▸ 作業内容:
• 1. 心膜癒着防止シートの研究概要にある「結果、中皮細胞に選択性の高い5種類のペプチドを発見した。」という一文を英語に翻訳してください。
• 2. 心膜癒着防止シートの研究概要について、本文の末尾に続く内容を書いてください。

▸ 原文:
研究課題/領域番号 |
16K15630
|
研究機関 | 名古屋大学 |
研究代表者 |
成田 裕司 名古屋大学, 医学部附属病院, 講師 (60378221)
|
研究分担者 |
荏原 充宏 国立研究開発法人物質・材料研究機構, MANA-ナノライフ分野, 主任研究員 (10452393)
蟹江 慧 名古屋大学, 創薬科学研究科, 助教 (80636407)
|
研究期間 (年度) |
2016-04-01 – 2019-03-31
|
キーワード | 癒着防止 / 心膜再生 / ペプチド / 心臓再手術 / 術後収縮性心膜炎 |
研究実績の概要 |
本研究は、心臓再手術時の癒着の軽減あるいは収縮性心膜炎などの合併症を抑制するために、心臓外科治療(心膜切開)時に用いる、新たな心膜再生型癒着防止シートの創出を試みる研究である。そのコンセプトは、物理的な遮蔽膜というだけでなく、中皮細胞層を再生することによって、癒着防止を図るものである。本年度は、①中皮細胞再生促進ペプチドの探索・同定、②ペプチド付与P-(CL-DLLA)シートのin vitro評価を行った。③パイロット・スタディとしてP-(CL-DLLA)シートを、ウサギ心膜癒着モデルに移植し評価を行った(in vivo評価)。 ①中皮細胞の基底層にはCollagen type Ⅰ, type Ⅲ, type IVなどが支持組織として存在する。それら細胞外マトリクスのアミノ酸一次配列を参照し、相同性配列や物理的性質ごとに9残基程度のペプチドをIn silicoにて網羅的に探索し、得られたペプチド配列をPIASPAC法で、培養ヒト中皮細胞の細胞接着性や増殖能について検討を行った。結果、中皮細胞に選択性の高い5種類のペプチドを発見した。 ②外科治療に(ハンドリングや縫合に)適したテクスチャー(弾性や強度)を持つ、生体吸収性材料のポリカプロラクトン:ラクチド(60:40, P-(CL/DLLA))シートを作製した。sulfo-SANPAを用いて、ペプチドを効率的にシートに固着するための最適化を行い、基本技術を確立した。 ③ウサギ胸骨縦切開後、心膜を切開、心臓を露出したのち心外膜表面の掻爬およびピシバニールの心膜腔へ注入し、心膜癒着モデルを作成した。そこにP-(CL-DLLA)シートを介在させて癒着の程度を評価した。

▸ データ抜粋:
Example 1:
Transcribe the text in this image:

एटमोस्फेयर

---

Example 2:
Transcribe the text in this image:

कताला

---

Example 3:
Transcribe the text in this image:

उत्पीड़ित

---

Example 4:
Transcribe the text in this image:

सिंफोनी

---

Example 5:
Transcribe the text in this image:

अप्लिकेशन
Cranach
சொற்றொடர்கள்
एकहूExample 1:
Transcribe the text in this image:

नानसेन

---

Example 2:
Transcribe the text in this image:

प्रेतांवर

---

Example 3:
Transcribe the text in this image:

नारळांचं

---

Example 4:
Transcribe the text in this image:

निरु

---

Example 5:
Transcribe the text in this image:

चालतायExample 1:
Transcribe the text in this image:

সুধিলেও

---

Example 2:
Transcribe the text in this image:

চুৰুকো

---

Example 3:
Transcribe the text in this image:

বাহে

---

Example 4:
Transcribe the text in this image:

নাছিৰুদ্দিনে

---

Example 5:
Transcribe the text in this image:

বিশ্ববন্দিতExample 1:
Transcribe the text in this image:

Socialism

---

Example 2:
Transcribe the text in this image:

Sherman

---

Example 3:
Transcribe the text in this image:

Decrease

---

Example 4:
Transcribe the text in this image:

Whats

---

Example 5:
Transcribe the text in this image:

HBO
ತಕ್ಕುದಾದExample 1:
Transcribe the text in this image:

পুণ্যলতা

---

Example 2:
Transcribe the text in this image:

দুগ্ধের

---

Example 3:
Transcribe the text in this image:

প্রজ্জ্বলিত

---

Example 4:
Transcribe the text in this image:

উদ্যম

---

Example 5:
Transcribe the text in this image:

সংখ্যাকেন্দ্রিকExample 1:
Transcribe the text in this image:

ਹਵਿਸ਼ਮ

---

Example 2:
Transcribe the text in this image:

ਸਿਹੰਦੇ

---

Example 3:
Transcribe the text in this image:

▸ 回答文:
• 1. As a result, five types of peptides highly selective for mesothelial cells were discovered.

• 2.
|
現在までの達成度 (区分) |
現在までの達成度 (区分)
2: おおむね順調に進展している
理由
①本研究期間内に、中皮細胞に選択性の高いアフィニティーを示したペプチドを同定できた。基底膜由来タンパク質を41種類絞り込み、9残基区切りで7残基ずらすと8999配列抽出できた。それを同じ配列のある84配列に絞り込んだ。84配列のアミノ酸にRGDSを加えた85配列に対して、中皮細胞と線維芽細胞両者の接着性を比較し、より中皮細胞のみ接着しやすい配列5つを候補配列として同定した。 ②カプロラクトンとラクチドを60:40の割合で合成したポリマーで作製したシートは、ハンドリングが良好なだけでなく、強度と弾性をもったシートとなった。しかし、ペプチドの修飾基が極めて少なく、通常の状態ではペプチドが修飾できなかった。従って、リンカーとしてsulfo-SANPAを選択し、シート表面に付加した後にペプチドを効率的に縮合することに成功した。実際に、線維芽細胞や中皮細胞を接着させるとペプチド付加によって有意に接着細胞数が増加した。 ③計画より前倒しで、in vivoの検討を行った。パイロット・スタディとして、ウサギ心膜癒着モデルを用いて、ペプチド付加なしシートを移植し、2週間後に評価したところ、癒着が軽減していた。本シートはペプチド付加なしでもある程度癒着を軽減することがわかった。 上述のように研究は計画通り進んでおり、また一部前倒しで計画が進行しているので、概ね順調に進んでいると判断している。
|
今後の研究の推進方策 |
①5種類のペプチドの組み合わせ選択を行う。 ②新たなペプチド修飾方法の開発。sulfo-SANPAを用いる以外の、より効率的な優れた修飾方法を開発する。 ③動物心膜癒着モデルにペプチド付加シートを移植し、ペプチドなしシートとの肉眼的(癒着の程度のスコア化など)あるいは組織学的(細胞外マトリクスの増生状況や炎症性細胞の浸潤程度など)差異を検討する。
|
次年度使用額が生じた理由 |
本年度は、計画が予想以上に順調に経過することができたことで、様々な材料・消耗品の支出が少なかったため、見込んでいた物品必要経費が予想よりも少なくなった。また、情報収集、共同研究者との会議等のための旅費も、Web上で済ませることができ予想よりも経費が少なく済ませた。これらのため次年度使用額が生じた。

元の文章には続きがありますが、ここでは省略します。